A double booking between theatre and TV resulted in you staying in the theatre world instead of branching out to the small screen at 28. Did you have aspirations of being on TV?
It didn’t have the artistry it has now. In a way, television has become theatre; you get to know the characters. Sometimes on Killing Eve, I might only have two scenes in an episode, but because the story unfolds over weeks, you get to play all these different aspects, as you would on stage. You get a much bigger arc of the human potential, which is fundamentally what actors want to play. You want to play the contradiction.
I was never aspiring to be in EastEnders. Nothing against EastEnders, it’s an important part of the culture, but there were very few things on TV back then that had an explosive value. I was right to stay in the theatre.
Did you have a mentor you could rely on for advice?
Yes, Jenny Mackintosh from the RSC. I’d often go and sit in her kitchen and cry, “What shall I do about this?”
You need mentors throughout your life. I’m very aware that I’m available to advise people in my world, young directors and such. I wouldn’t let someone panic about a choice now, because I know you don’t need to panic, and it’s reassuring if someone more senior can tell you that.
In 1986, what social issues were you passionate about?
We were feminists. We [my acting peers and I] were trying to find the inversions of Shakespeare's language. Were there things we were missing because we were women? There was lots of investigation and endless discussion. We were aspiring and philosophical. It wasn’t a matter of careerism. We felt very committed, politically, to what we were doing.

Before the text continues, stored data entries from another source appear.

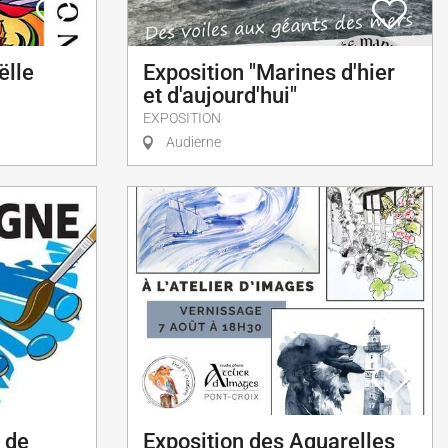
ëlle
Exposition "Marines d'hier
et d'aujourd'hui"
EXPOSITION
Audierne
 de
Exposition des Aquarelles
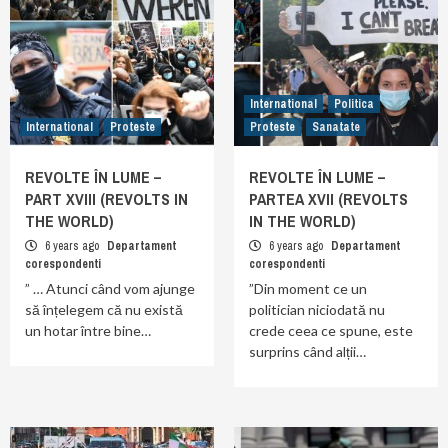
International
Politica
International
Proteste
Proteste
Sanatate
REVOLTE ÎN LUME –
REVOLTE ÎN LUME –
PART XVIII (REVOLTS IN
PARTEA XVII (REVOLTS
THE WORLD)
IN THE WORLD)
6 years ago
Departament
6 years ago
Departament
corespondenti
corespondenti
” … Atunci când vom ajunge
”Din moment ce un
să înțelegem că nu există
politician niciodată nu
un hotar între bine…
crede ceea ce spune, este
surprins când alții…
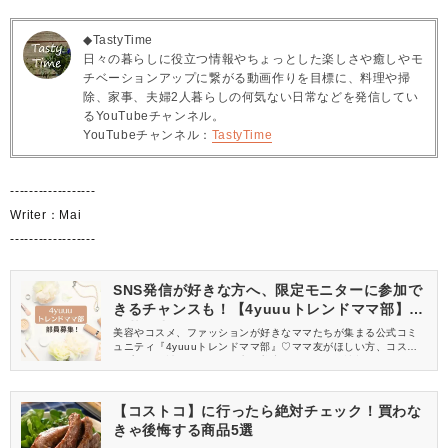
◆TastyTime
日々の暮らしに役立つ情報やちょっとした楽しさや癒しやモ
チベーションアップに繋がる動画作りを目標に、料理や掃
除、家事、夫婦2人暮らしの何気ない日常などを発信してい
るYouTubeチャンネル。
YouTubeチャンネル：
TastyTime
------------------
Writer：Mai
------------------
SNS発信が好きな方へ、限定モニターに参加で
きるチャンスも！【4yuuuトレンドママ部】部
員募集中
美容やコスメ、ファッションが好きなママたちが集まる公式コミ
ュニティ『4yuuuトレンドママ部』♡ママ友がほしい方、コスメサ
ンプルをお試ししてくれる方、美容やママ向けの情報を一緒に発
信してくれる方を募集しています！
【コストコ】に行ったら絶対チェック！買わな
きゃ後悔する商品5選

When I first went to the RSC, there were no women directors there. We invited all the female directors in England to come and visit on a particular day. We created a thing called “The Women’s Group.” There was a feeling that women couldn’t direct. Slowly, people began to realise that they could. It’s often been said that the theatre, in all its artistry and liberalism, misses the point sometimes. It was missing the point then.
Shortly after the minor’s strike [‘84-’86], all sorts of inequalities were being discussed. Probably too much in the context of white Britain in relation to the world.
What was the soundtrack to your 28th year?
I listened to Bob Marley throughout the ‘80s. I lived in Brixton, and it was really pouring out of the houses in my neighbourhood. I was also listening to Blondie and Peter Gabriel. And that song… *Sings* Desperado, why don't you come to your senses?’ [Editor’s note: I later discover that this is a lyric from The Eagles’ 1973 hit “Desperado.”]
If you could go back in time and visit your 28-year-old self, what advice would you give her?
I’d tell her to relax. I couldn’t relax. I was once eagerly doing tai chi at RADA, and a woman said to me, “Fiona, stop.” I said, “Stop what?” And she replied, “Everything.” This became a big joke among my friends. I couldn’t stop. I was hyper, really. Definitely a workaholic — but not in a horrible, evil way. I was tormented, but also very excited by life.
It all lays out before you, you know. Not without effort, of course, but I was panicking all the time. If only you could lie on the bed at 28 and think: “It doesn’t matter if I haven’t had three children by the time I’m 30.” There’s so much in the world to enjoy, so please enjoy it. I would love to go back to my former self, rub my head, and say, “It’s going to be fine.”